In October, I have a 2 hour surgery to remove a 7cm septum from my uterus. I am derailed a bit by the pain of the recovery but I am encouraged nonetheless. I pronounce myself cured and decide that after the follow up appointment I will still have time to get pregnant before the end of the year.

Eventually I have my post op appointment and find out that it will actually be January before we will be able to try for a baby - there is another test procedure to be done. I take the news poorly even though it isn't specifically bad.

The holiday season is crazy stressful as the health of my maternal Grandparents continues to decline. For Thanksgiving in 2006, Willis and I drive 3 hours back and forth from Sterling to Lansdowne and back again so that we can all be together and the meal is tense and uncomfortable because my Grandmom is in pain and would rather be at home. I tell my Mom that I don’t know how many more holidays we can do like that, but we do it again for Christmas a month later.

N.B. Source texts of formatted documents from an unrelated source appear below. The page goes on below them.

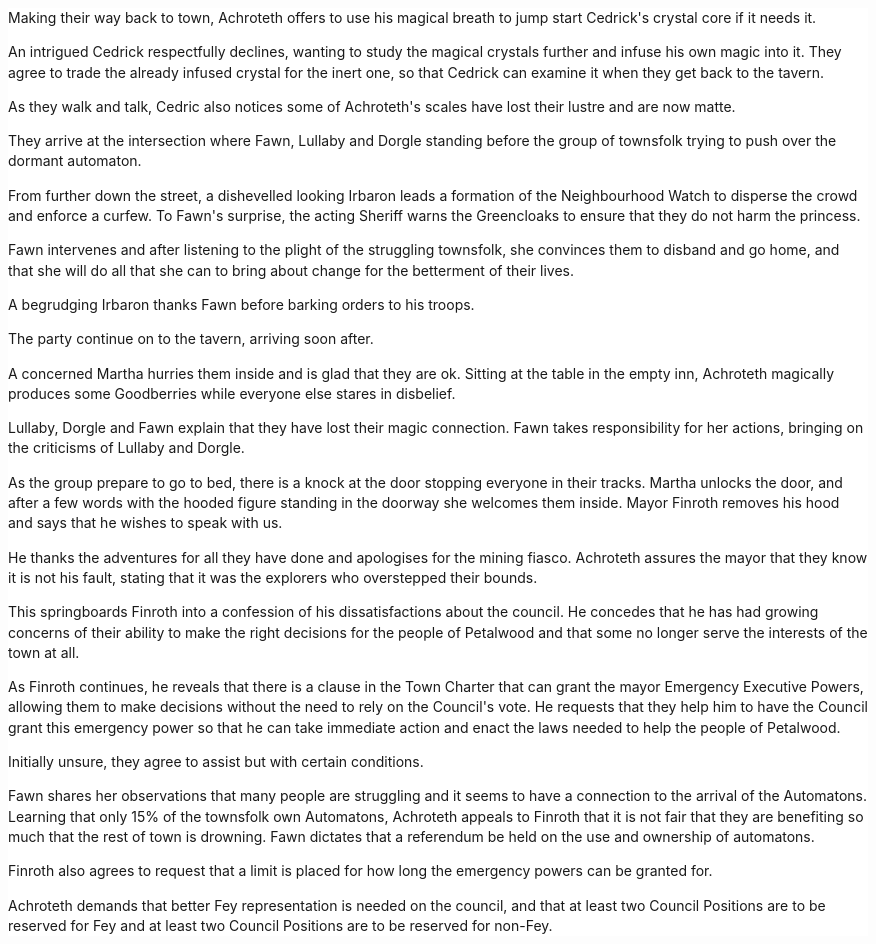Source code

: Making their way back to town, Achroteth offers to use his magical breath to jump start Cedrick's crystal core if it needs it. 

An intrigued Cedrick respectfully declines, wanting to study the magical crystals further and infuse his own magic into it. They agree to trade the already infused crystal for the inert one, so that Cedrick can examine it when they get back to the tavern.

As they walk and talk, Cedric also notices some of Achroteth's scales have lost their lustre and are now matte.

They arrive at the intersection where Fawn, Lullaby and Dorgle standing before the group of townsfolk trying to push over the dormant automaton.

From further down the street, a dishevelled looking Irbaron leads a formation of the Neighbourhood Watch to disperse the crowd and enforce a curfew. To Fawn's surprise, the acting Sheriff warns the Greencloaks to ensure that they do not harm the princess. 

Fawn intervenes and after listening to the plight of the struggling townsfolk, she convinces them to disband and go home, and that she will do all that she can to bring about change for the betterment of their lives.

A begrudging Irbaron thanks Fawn before barking orders to his troops.

The party continue on to the tavern, arriving soon after.

A concerned Martha hurries them inside and is glad that they are ok. Sitting at the table in the empty inn, Achroteth magically produces some Goodberries while everyone else stares in disbelief. 

Lullaby, Dorgle and Fawn explain that they have lost their magic connection. Fawn takes responsibility for her actions, bringing on the criticisms of Lullaby and Dorgle.

As the group prepare to go to bed, there is a knock at the door stopping everyone in their tracks. Martha unlocks the door, and after a few words with the hooded figure standing in the doorway she welcomes them inside. Mayor Finroth removes his hood and says that he wishes to speak with us. 

He thanks the adventures for all they have done and apologises for the mining fiasco. Achroteth assures the mayor that they know it is not his fault, stating that it was the explorers who overstepped their bounds.

This springboards Finroth into a confession of his dissatisfactions about the council. He concedes that he has had growing concerns of their ability to make the right decisions for the people of Petalwood and that some no longer serve the interests of the town at all. 

As Finroth continues, he reveals that there is a clause in the Town Charter that can grant the mayor Emergency Executive Powers, allowing them to make decisions without the need to rely on the Council's vote. He requests that they help him to have the Council grant this emergency power so that he can take immediate action and enact the laws needed  to help the people of Petalwood.

Initially unsure, they agree to assist but with certain conditions.

Fawn shares her observations that many people are struggling and it seems to have a connection to the arrival of the Automatons. Learning that only 15% of the townsfolk own Automatons, Achroteth appeals to Finroth that it is not fair that they are benefiting so much that the rest of town is drowning. Fawn dictates that a referendum be held on the use and ownership of automatons.

Finroth also agrees to request that a limit is placed for how long the emergency powers can be granted for.

Achroteth demands that  better Fey representation is needed on the council, and that at least two Council Positions are to be reserved for Fey and at least two Council Positions are to be reserved for non-Fey.
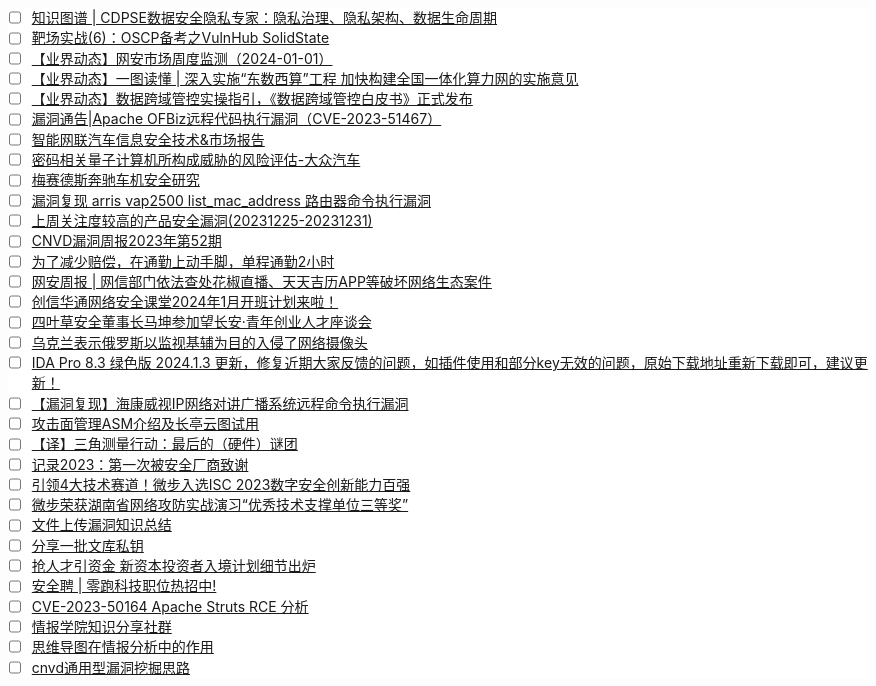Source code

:   - [ ] [知识图谱 | CDPSE数据安全隐私专家：隐私治理、隐私架构、数据生命周期](https://mp.weixin.qq.com/s?__biz=MzIxNTM4NDY2MQ==&mid=2247508932&idx=1&sn=809bf078e5a3c16d862c7ef51b27311b)
  - [ ] [靶场实战(6)：OSCP备考之VulnHub SolidState](https://mp.weixin.qq.com/s?__biz=MzI0NjA3Mzk2NQ==&mid=2247490081&idx=1&sn=45c16a1cc681c80a754175f38fe607e4)
  - [ ] [【业界动态】网安市场周度监测（2024-01-01）](https://mp.weixin.qq.com/s?__biz=MzA3NzgzNDM0OQ==&mid=2664983005&idx=3&sn=fefc3782537b40ecb8946bf1a58e903c)
  - [ ] [【业界动态】一图读懂 | 深入实施“东数西算”工程 加快构建全国一体化算力网的实施意见](https://mp.weixin.qq.com/s?__biz=MzA3NzgzNDM0OQ==&mid=2664983005&idx=1&sn=404beb077754a6487a6df7c5869631ce)
  - [ ] [【业界动态】数据跨域管控实操指引，《数据跨域管控白皮书》正式发布](https://mp.weixin.qq.com/s?__biz=MzA3NzgzNDM0OQ==&mid=2664983005&idx=2&sn=e99f06d9764b59a97ec105ede4676195)
  - [ ] [漏洞通告|Apache OFBiz远程代码执行漏洞（CVE-2023-51467）](https://mp.weixin.qq.com/s?__biz=MzA3MzI5NzY0OA==&mid=2247495444&idx=1&sn=a32f47e739de4ecfd227943d6d961511)
  - [ ] [智能网联汽车信息安全技术&市场报告](https://mp.weixin.qq.com/s?__biz=MzU2MDk1Nzg2MQ==&mid=2247600300&idx=3&sn=837c5883438a4a82d9de36d33333b546)
  - [ ] [密码相关量子计算机所构成威胁的风险评估-大众汽车](https://mp.weixin.qq.com/s?__biz=MzU2MDk1Nzg2MQ==&mid=2247600300&idx=2&sn=f2f236686f61be722c97b3e635c6d7c8)
  - [ ] [梅赛德斯奔驰车机安全研究](https://mp.weixin.qq.com/s?__biz=MzU2MDk1Nzg2MQ==&mid=2247600300&idx=1&sn=e90e2828e316b76f59da5bb0909c903b)
  - [ ] [漏洞复现 arris vap2500 list_mac_address 路由器命令执行漏洞](https://mp.weixin.qq.com/s?__biz=MzkyMTMwNjU1Mg==&mid=2247490184&idx=1&sn=068f64abeb0bfdf8d525175e1d46f35d)
  - [ ] [上周关注度较高的产品安全漏洞(20231225-20231231)](https://mp.weixin.qq.com/s?__biz=MzIwNDk0MDgxMw==&mid=2247498890&idx=2&sn=1bf1646471d4b2eca248ed42ad47f84b)
  - [ ] [CNVD漏洞周报2023年第52期](https://mp.weixin.qq.com/s?__biz=MzIwNDk0MDgxMw==&mid=2247498890&idx=1&sn=ee0c512193f727432c8213b73ac64821)
  - [ ] [为了减少赔偿，在通勤上动手脚，单程通勤2小时](https://mp.weixin.qq.com/s?__biz=MzI1ODY3MTA3Nw==&mid=2247484718&idx=1&sn=6da0505de34e6593f69d5abd26a9ce00)
  - [ ] [网安周报 | 网信部门依法查处花椒直播、天天吉历APP等破坏网络生态案件](https://mp.weixin.qq.com/s?__biz=MzI0NjU2NDMwNQ==&mid=2247496893&idx=1&sn=d251bff3ed06cd8be281eead5a15db35)
  - [ ] [创信华通网络安全课堂2024年1月开班计划来啦！](https://mp.weixin.qq.com/s?__biz=MzUxNTQxMzUxMw==&mid=2247520546&idx=1&sn=74245ed748f7c6e42404e0dd1b7c84b3)
  - [ ] [四叶草安全董事长马坤参加望长安·青年创业人才座谈会](https://mp.weixin.qq.com/s?__biz=MjM5MTI2NDQzNg==&mid=2654550988&idx=1&sn=4bf1450042ba4e51f4624c4b94b874ee)
  - [ ] [乌克兰表示俄罗斯以监视基辅为目的入侵了网络摄像头](https://mp.weixin.qq.com/s?__biz=Mzk0MDYwMjE3OQ==&mid=2247484124&idx=1&sn=1e451f17e68d46ad81ebe9826ef090af)
  - [ ] [IDA Pro 8.3 绿色版 2024.1.3 更新，修复近期大家反馈的问题，如插件使用和部分key无效的问题，原始下载地址重新下载即可，建议更新！](https://mp.weixin.qq.com/s?__biz=MjM5Mjc3MDM2Mw==&mid=2651139948&idx=1&sn=89981211f436c6cfeb1bc8fd32c1f551)
  - [ ] [【漏洞复现】海康威视IP网络对讲广播系统远程命令执行漏洞](https://mp.weixin.qq.com/s?__biz=Mzg2MjkwMDY3OA==&mid=2247484575&idx=1&sn=3c2eeb6eab8e25e9a2e7ed2d2c83582a)
  - [ ] [攻击面管理ASM介绍及长亭云图试用](https://mp.weixin.qq.com/s?__biz=MzUzODU3ODA0MA==&mid=2247489377&idx=1&sn=07a103dd7372dbba7c641521c267fb7b)
  - [ ] [【译】三角测量行动：最后的（硬件）谜团](https://mp.weixin.qq.com/s?__biz=MjM5Mzc4MzUzMQ==&mid=2650257690&idx=1&sn=40535b3998dfa966c5a90d5971b75068)
  - [ ] [记录2023：第一次被安全厂商致谢](https://mp.weixin.qq.com/s?__biz=MzI5MzkwMzU1Nw==&mid=2247485101&idx=1&sn=a10acc0be1378eeae5609186b5c63190)
  - [ ] [引领4大技术赛道！微步入选ISC 2023数字安全创新能力百强](https://mp.weixin.qq.com/s?__biz=MzI5NjA0NjI5MQ==&mid=2650179968&idx=2&sn=9d1797b76fb99246580dbe878c34bfef)
  - [ ] [微步荣获湖南省网络攻防实战演习“优秀技术支撑单位三等奖”](https://mp.weixin.qq.com/s?__biz=MzI5NjA0NjI5MQ==&mid=2650179968&idx=1&sn=96b180be9e47d29edfa7a2c1bda38bd3)
  - [ ] [文件上传漏洞知识总结](https://mp.weixin.qq.com/s?__biz=Mzg2NDY1MDc2Mg==&mid=2247504393&idx=1&sn=9a2125f1d8d34a40bf613c478c65b4a3)
  - [ ] [分享一批文库私钥](https://mp.weixin.qq.com/s?__biz=MzIxMDkzMzc5MA==&mid=2247486894&idx=1&sn=72f7aca9e4a6d8f487825448f2ed3398)
  - [ ] [抢人才引资金 新资本投资者入境计划细节出炉](https://mp.weixin.qq.com/s?__biz=MzU2MTQwMzMxNA==&mid=2247536623&idx=2&sn=cd929aec1cbbfc3251b3297de673aa87)
  - [ ] [安全聘 | 零跑科技职位热招中!](https://mp.weixin.qq.com/s?__biz=MzU2MTQwMzMxNA==&mid=2247536623&idx=1&sn=fff82b5b8fee067b055b893de0a6fdc9)
  - [ ] [CVE-2023-50164 Apache Struts RCE 分析](https://mp.weixin.qq.com/s?__biz=MzIwODc2NjgxNA==&mid=2247483942&idx=1&sn=16a70c2b4e7ce04fc4031ce5aef1544e)
  - [ ] [情报学院知识分享社群](https://mp.weixin.qq.com/s?__biz=MzA3Mjc1MTkwOA==&mid=2650543607&idx=2&sn=69f8277f2bbf7d1948afa547f777f2a3)
  - [ ] [思维导图在情报分析中的作用](https://mp.weixin.qq.com/s?__biz=MzA3Mjc1MTkwOA==&mid=2650543607&idx=1&sn=8a50ef33118f53994da6019e2c352ea5)
  - [ ] [cnvd通用型漏洞挖掘思路](https://mp.weixin.qq.com/s?__biz=MzkyNDI2NjQzNg==&mid=2247485210&idx=1&sn=4b41b2ac302eda8c53a3b4d820f38f03)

I tell my Mom that she can’t go on acting like every holiday is their last because it is unfair to burden herself with those kinds of expectations. There was no way to know that Christmas would turn out to be our last together, but I still feel guilty. By now, Christmas of 2007, Grandmom is in a nursing home since she can no longer walk. She is developing a phobia of the outside world, of even the halls outside her room, and holidays together are not an option. On Saturdays we all cram into her room - Mom, me, and Granddad and his walker - and try to keep her interested in our visit at least until her lunch comes. Christmas was just another day for her, despite our best efforts.